**Directions**
Copy out every line of the records below word for word, leaving out the pictures.

[Source records]
------------------------
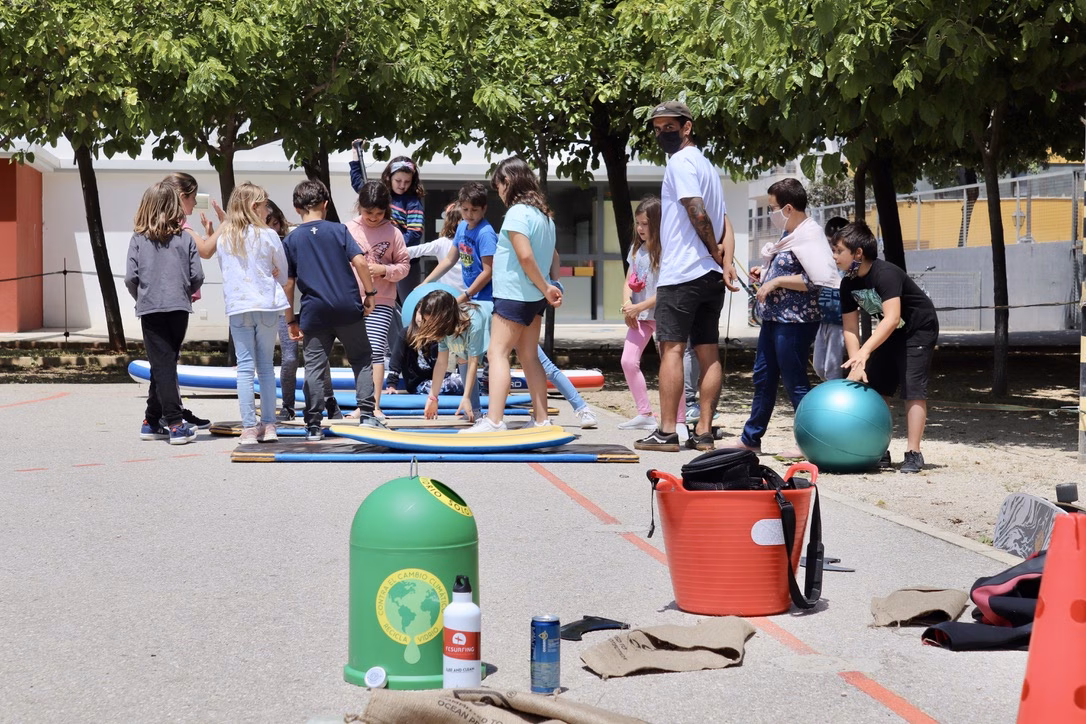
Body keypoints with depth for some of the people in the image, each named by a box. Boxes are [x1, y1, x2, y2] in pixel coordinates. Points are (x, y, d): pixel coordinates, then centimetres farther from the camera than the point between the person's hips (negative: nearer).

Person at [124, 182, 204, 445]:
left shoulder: (138, 239, -1)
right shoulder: (185, 238, 1)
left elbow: (130, 277, -5)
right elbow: (197, 276, -2)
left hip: (150, 308, -1)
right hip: (178, 307, 1)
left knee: (162, 366, -1)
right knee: (166, 365, 12)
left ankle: (174, 423, -7)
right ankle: (152, 421, 16)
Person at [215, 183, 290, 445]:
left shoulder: (223, 238, 6)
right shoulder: (268, 236, -3)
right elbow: (283, 273, 7)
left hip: (237, 307, 1)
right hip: (267, 305, -1)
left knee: (245, 366, 1)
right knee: (266, 365, 8)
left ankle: (249, 428, -4)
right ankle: (268, 425, 10)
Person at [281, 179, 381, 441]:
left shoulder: (291, 240, 5)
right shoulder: (338, 230, 2)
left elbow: (288, 283, 4)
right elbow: (360, 262, -9)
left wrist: (291, 320, 11)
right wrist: (369, 293, 2)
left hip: (314, 312, 0)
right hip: (348, 308, 0)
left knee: (314, 368, 5)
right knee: (361, 360, 12)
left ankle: (313, 425, 3)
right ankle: (367, 415, 7)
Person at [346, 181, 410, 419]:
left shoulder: (393, 233, 0)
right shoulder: (348, 229, 2)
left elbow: (403, 266, 3)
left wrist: (384, 270, -14)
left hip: (381, 302, -2)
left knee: (375, 350, -11)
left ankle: (375, 406, -8)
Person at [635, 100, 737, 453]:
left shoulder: (680, 162, -8)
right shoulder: (706, 165, 20)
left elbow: (697, 212, -18)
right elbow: (723, 223, 16)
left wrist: (715, 251, -5)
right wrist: (725, 261, 4)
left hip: (681, 274, -9)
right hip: (710, 276, 9)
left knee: (672, 348, -7)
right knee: (708, 353, 5)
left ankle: (667, 432, -8)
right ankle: (704, 432, 6)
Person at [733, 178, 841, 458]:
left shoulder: (809, 235, -18)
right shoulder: (790, 233, 12)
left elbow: (818, 277, -27)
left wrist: (776, 281, -22)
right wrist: (765, 273, 10)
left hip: (796, 321, -11)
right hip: (775, 317, 11)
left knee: (794, 381, -3)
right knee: (763, 377, 17)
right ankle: (751, 438, 27)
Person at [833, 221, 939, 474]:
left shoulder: (885, 274, -31)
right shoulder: (848, 284, -7)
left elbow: (892, 318, -42)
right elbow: (850, 329, -8)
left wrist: (864, 352, -51)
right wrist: (856, 365, -22)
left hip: (919, 329, -8)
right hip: (889, 333, 8)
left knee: (913, 387, -14)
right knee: (873, 387, 4)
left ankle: (913, 454, -13)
------------------------
**Solution for this exercise**
Body keypoints with depth for some of the people in the image, each named by a box. Boxes are [x1, y1, x2, y2] in pixel coordinates. Points are (x, y, d): pixel coordinates, then centimetres farther from the camera than the point between the person's hips (negative: nearer).

Person at [124, 182, 204, 445]:
left shoulder: (138, 239, -1)
right shoulder: (185, 238, 1)
left elbow: (130, 277, -5)
right elbow: (197, 276, -2)
left hip: (150, 308, -1)
right hip: (178, 307, 1)
left knee: (162, 366, -1)
right knee: (166, 365, 12)
left ankle: (174, 423, -7)
right ankle: (152, 421, 16)
Person at [215, 183, 290, 445]:
left shoulder: (223, 238, 6)
right shoulder: (268, 236, -3)
right elbow: (283, 273, 7)
left hip: (237, 307, 1)
right hip: (267, 305, -1)
left knee: (245, 366, 1)
right knee: (266, 365, 8)
left ankle: (249, 428, -4)
right ankle: (268, 425, 10)
Person at [281, 179, 381, 441]:
left shoulder: (291, 240, 5)
right shoulder: (338, 230, 2)
left elbow: (288, 283, 4)
right elbow: (360, 262, -9)
left wrist: (291, 320, 11)
right wrist: (369, 293, 2)
left hip: (314, 312, 0)
right hip: (348, 308, 0)
left knee: (314, 368, 5)
right knee: (361, 360, 12)
left ankle: (313, 425, 3)
right ankle: (367, 415, 7)
Person at [346, 181, 410, 419]:
left shoulder: (393, 233, 0)
right shoulder: (348, 229, 2)
left elbow: (403, 266, 3)
left wrist: (384, 270, -14)
left hip: (381, 302, -2)
left knee: (375, 350, -11)
left ankle: (375, 406, -8)
Person at [635, 100, 737, 453]:
left shoulder: (680, 162, -8)
right shoulder: (706, 165, 20)
left elbow: (697, 212, -18)
right elbow: (723, 223, 16)
left wrist: (715, 251, -5)
right wrist: (725, 261, 4)
left hip: (681, 274, -9)
right hip: (710, 276, 9)
left knee: (672, 348, -7)
right knee: (708, 353, 5)
left ankle: (667, 432, -8)
right ankle: (704, 432, 6)
Person at [733, 178, 841, 458]:
left shoulder: (809, 235, -18)
right shoulder: (790, 233, 12)
left elbow: (818, 277, -27)
left wrist: (776, 281, -22)
right wrist: (765, 273, 10)
left hip: (796, 321, -11)
right hip: (775, 317, 11)
left knee: (794, 381, -3)
right knee: (763, 377, 17)
right ankle: (751, 438, 27)
Person at [833, 221, 939, 474]:
left shoulder: (885, 274, -31)
right shoulder: (848, 284, -7)
left elbow: (892, 318, -42)
right elbow: (850, 329, -8)
left wrist: (864, 352, -51)
right wrist: (856, 365, -22)
left hip: (919, 329, -8)
right hip: (889, 333, 8)
left knee: (913, 387, -14)
right knee: (873, 387, 4)
left ankle: (913, 454, -13)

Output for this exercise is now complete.